Pissarro was evidently very pleased with his composition of the potato harvest for he reworked this picture as a gouache in 1886 (fig. 2) and again in oil, the present picture of 1893. In this final version Pissarro has refined and developed his subject. The figures are more prominent and the landscape has greater depth. Furthermore, the painting clearly demonstrates Pissarro's assimilation of Pointillism with which he had extensively experimented in the 1880s. The present work is the largest and most ambitious of the three pictures.

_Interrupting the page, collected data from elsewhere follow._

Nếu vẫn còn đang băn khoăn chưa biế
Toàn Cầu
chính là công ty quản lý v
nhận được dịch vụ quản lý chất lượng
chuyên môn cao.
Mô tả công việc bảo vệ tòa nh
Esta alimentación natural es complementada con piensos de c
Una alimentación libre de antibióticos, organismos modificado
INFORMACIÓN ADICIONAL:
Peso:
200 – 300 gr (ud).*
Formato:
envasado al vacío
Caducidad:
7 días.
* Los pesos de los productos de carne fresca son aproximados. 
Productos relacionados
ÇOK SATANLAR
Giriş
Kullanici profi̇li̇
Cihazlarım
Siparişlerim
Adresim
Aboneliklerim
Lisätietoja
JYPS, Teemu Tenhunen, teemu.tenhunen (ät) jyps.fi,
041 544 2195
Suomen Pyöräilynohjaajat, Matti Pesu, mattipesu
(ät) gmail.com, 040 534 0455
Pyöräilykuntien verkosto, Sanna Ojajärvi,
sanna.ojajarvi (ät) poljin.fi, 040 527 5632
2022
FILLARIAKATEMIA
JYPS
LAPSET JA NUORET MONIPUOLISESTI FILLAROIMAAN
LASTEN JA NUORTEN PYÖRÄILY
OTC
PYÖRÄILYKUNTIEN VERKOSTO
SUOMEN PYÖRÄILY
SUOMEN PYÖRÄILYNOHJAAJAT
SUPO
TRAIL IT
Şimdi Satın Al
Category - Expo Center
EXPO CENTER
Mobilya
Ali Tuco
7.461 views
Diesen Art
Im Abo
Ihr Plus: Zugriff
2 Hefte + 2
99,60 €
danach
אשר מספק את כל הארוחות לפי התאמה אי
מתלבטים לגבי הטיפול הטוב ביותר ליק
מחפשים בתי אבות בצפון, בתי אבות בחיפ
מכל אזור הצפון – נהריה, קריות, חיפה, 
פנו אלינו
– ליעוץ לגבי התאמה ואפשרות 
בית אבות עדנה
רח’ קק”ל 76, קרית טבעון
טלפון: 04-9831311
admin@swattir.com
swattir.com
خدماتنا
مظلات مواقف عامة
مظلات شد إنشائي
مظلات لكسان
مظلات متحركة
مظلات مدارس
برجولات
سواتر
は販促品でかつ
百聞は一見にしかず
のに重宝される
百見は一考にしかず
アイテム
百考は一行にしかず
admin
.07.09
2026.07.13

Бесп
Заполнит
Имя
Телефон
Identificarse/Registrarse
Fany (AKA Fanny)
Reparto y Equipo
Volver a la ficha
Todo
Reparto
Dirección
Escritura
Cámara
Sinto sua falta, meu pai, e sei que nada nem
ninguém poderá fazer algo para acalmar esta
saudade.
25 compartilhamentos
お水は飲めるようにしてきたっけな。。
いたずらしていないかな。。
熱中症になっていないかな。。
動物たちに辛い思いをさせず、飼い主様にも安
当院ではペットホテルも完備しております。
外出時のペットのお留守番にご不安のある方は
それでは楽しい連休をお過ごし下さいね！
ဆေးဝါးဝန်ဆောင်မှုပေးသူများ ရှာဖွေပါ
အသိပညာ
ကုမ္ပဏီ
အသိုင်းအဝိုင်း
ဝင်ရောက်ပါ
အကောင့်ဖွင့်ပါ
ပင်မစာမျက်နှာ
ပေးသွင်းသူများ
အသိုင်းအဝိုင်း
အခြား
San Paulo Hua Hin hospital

This picture was included in Durand-Ruel's successful exhibition of Pissarro's work in 1894. In a letter to his son, Lucien, Pissarro spoke of his satisfaction with the show in general and with the favourable reception of La Récolte des Pommes de Terre in particular. 'J'ai lieu d'être assez content de mon exposition au point de vue artistique, s'entend, les amis sont satisfaits, mes figures d'atelier plaisent généralement ... Degas et Monet ont beaucoup aimé le même tableau, ma Récolte de pommes de terre au soleil couchant (J. Bailly-Herzberg, loc. cit.).